Хлеб наш насущный даждь нам днесь[986].

Сама перед собой я вчера опозорилась. Еленин день. Я пошла в церковь, подала за упокой. Шла служба, обедня. Причащались. Дьякон объявил, что будет сначала общий молебен, потом панихида. Значит, ждать еще минут 40, час. У меня кружилась голова; торопясь в церковь, я поела очень мало хлеба. У меня еще был хлеб тогда. Слабость такая, что я побрела домой, не дождавшись панихиды. Какое физиологическое малодушие! И как я себя презираю.

Бедная моя Аленушка, на что стала похожа твоя старая мама. Деточка моя, цела ли твоя могилка? Неужели мне так и не суждено выполнить мою мечту – перевезти Аленушку и маму на Александро-Невское кладбище. 3 июня минул год, как я не была в Детском.

4 часа утра. Ночь прошла тихо, без бомбардировки. А все эти дни и ночи, то ближе, то дальше, слышна была артиллерийская стрельба из дальнобойных. Все привыкли, все стали фаталистами и не обращают никакого внимания на грохот и на грозящую опасность. Особенно божественно равнодушны дети. На днях я была дома; забили зенитки где-то совсем близко и очень грозно, с улицы донесся серебристый детский смех, и щебет их на бульваре не прекращался.

Зимой на улице поражали мужчины своим агонизирующим видом. По-видимому, они уже все перемерли, попали в «отсев», теперь черед за женщинами, за подростками.
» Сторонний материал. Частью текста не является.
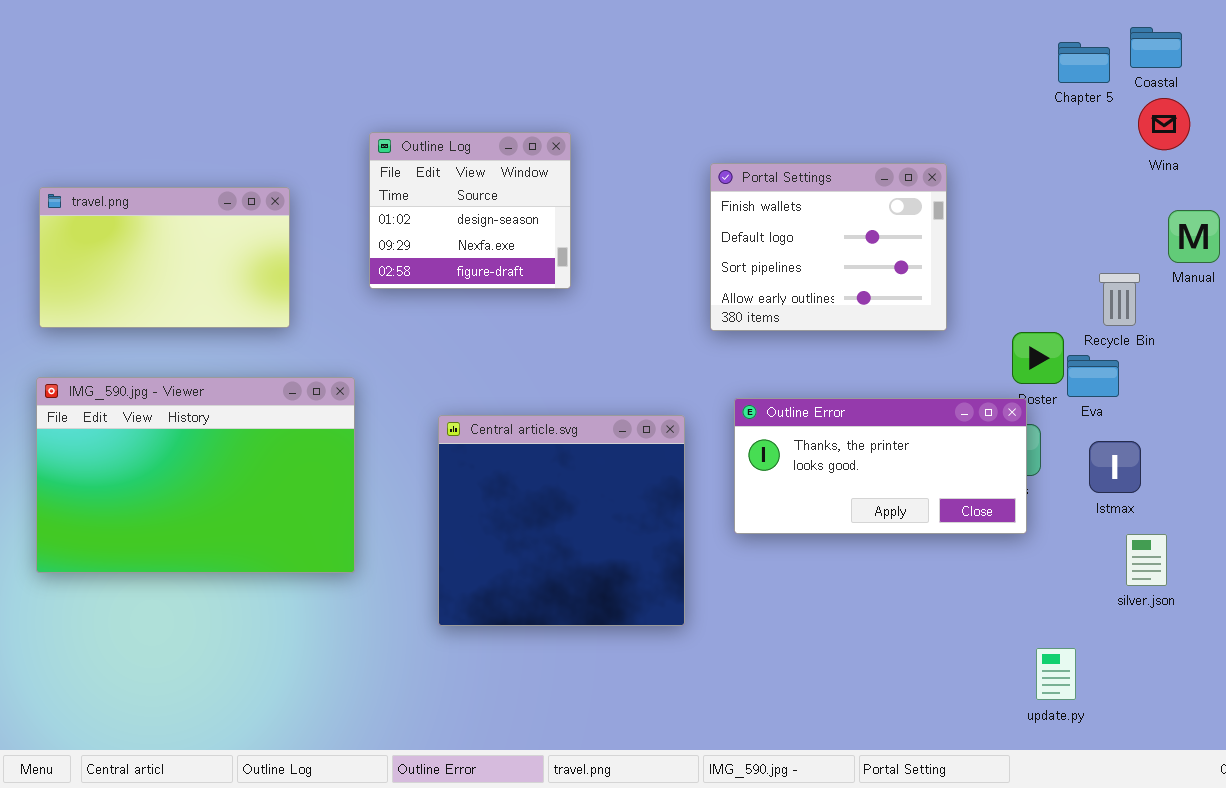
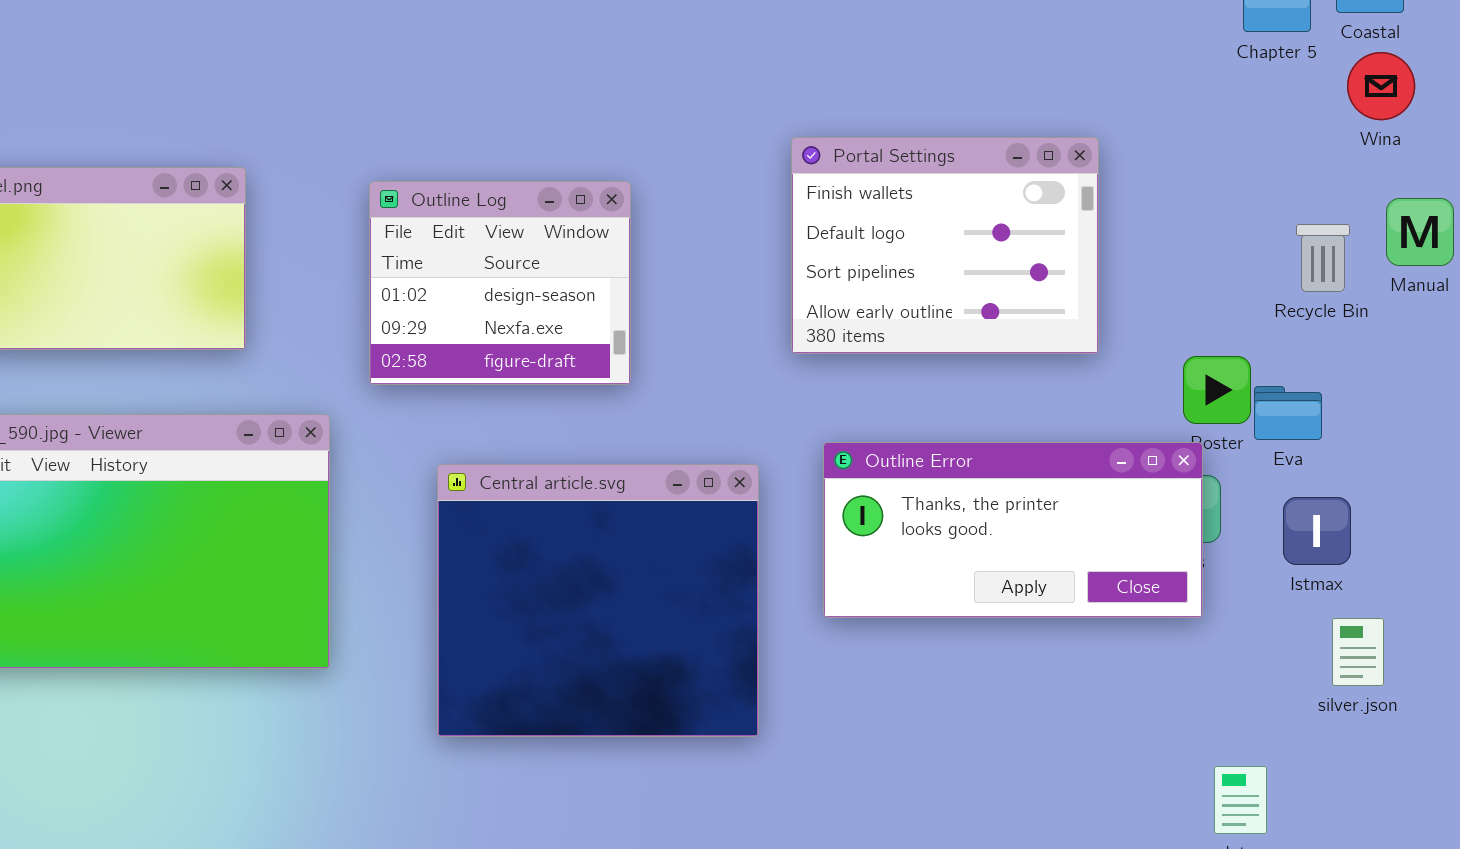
Outline Log: [369,132,571,289] -> [369,181,631,385], moved
Recycle Bin: [1099,273,1140,326] -> [1296,224,1350,292], moved

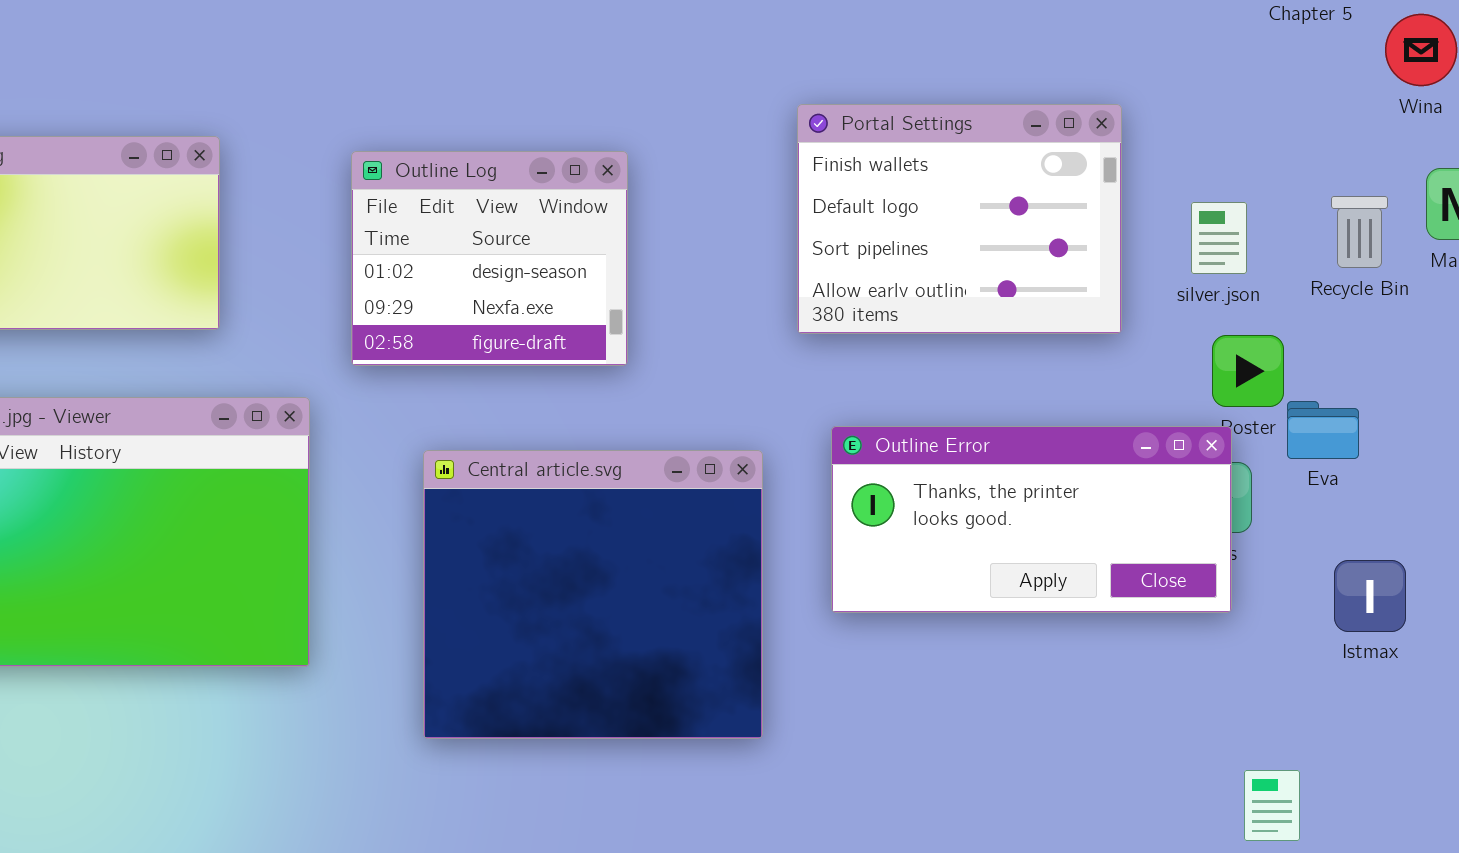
Eva: [1254,386,1322,440] -> [1287,401,1359,459], moved
Istmax: [1283,497,1351,565] -> [1334,560,1406,632], moved
silver.json: [1332,618,1384,686] -> [1191,202,1247,274], moved

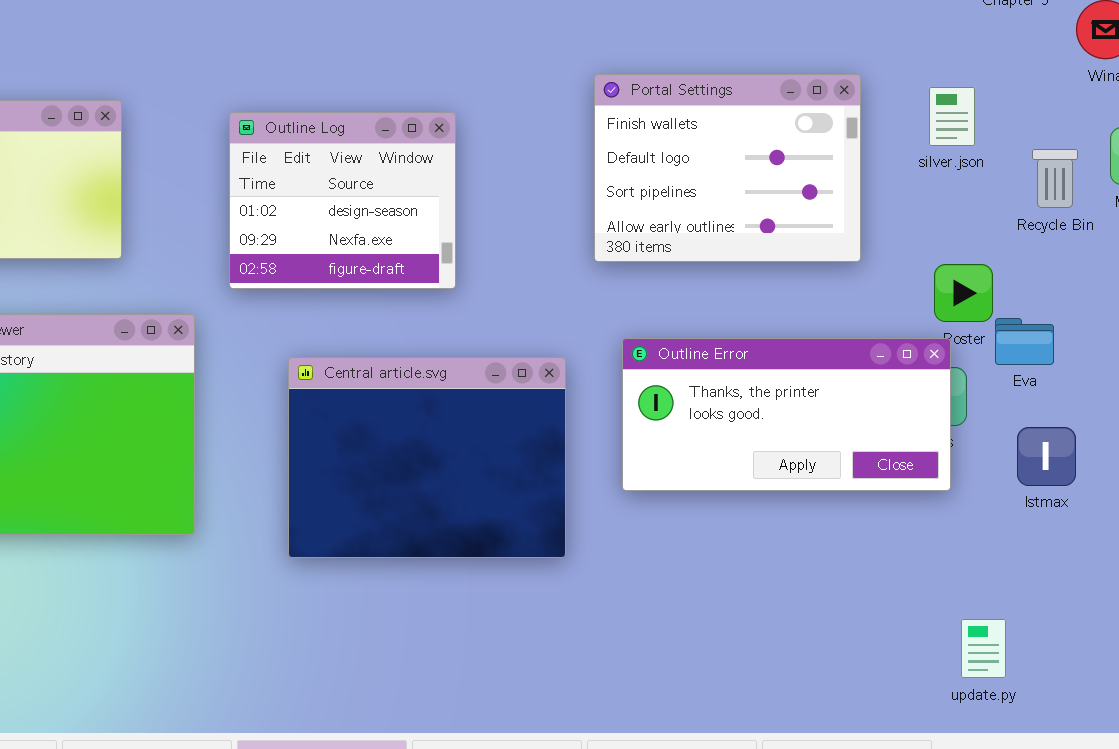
silver.json: [1191,202,1247,274] -> [929,87,975,146], moved
Central article.svg: [423,450,763,739] -> [288,357,566,558], resized
Istmax: [1334,560,1406,632] -> [1017,427,1076,486], moved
Бредет женщина. Ноги широко расставлены, и она их, с трудом приподымая, медленно-медленно переставляет, вернее, передвигает. Глаза без выражения смотрят вниз, губы белые, лиловатые, на желтом лице ни кровинки, под глазами совсем белые, как бумага, пятна, а ниже отекшие темные подглазники; складки какие-то собачьи от носа вокруг рта, веки красно-коричневые. Все лица похожи одно на другое. Эти уже не поправятся. У меня лицо в этом же роде, но внутренняя жизнь еще не погасла, хожу быстро, но начинаю чувствовать какую-то неловкость в ногах, с наступлением тепла они стали опухать. Я встречаю почти каждый день на Литейном девочку лет 15; ее лицо становится все худей, губы белей. Пустые, ничего не выражающие глаза смотрят на мостовую, идет медленно, как сомнамбула. Все дистрофики ходят с палками.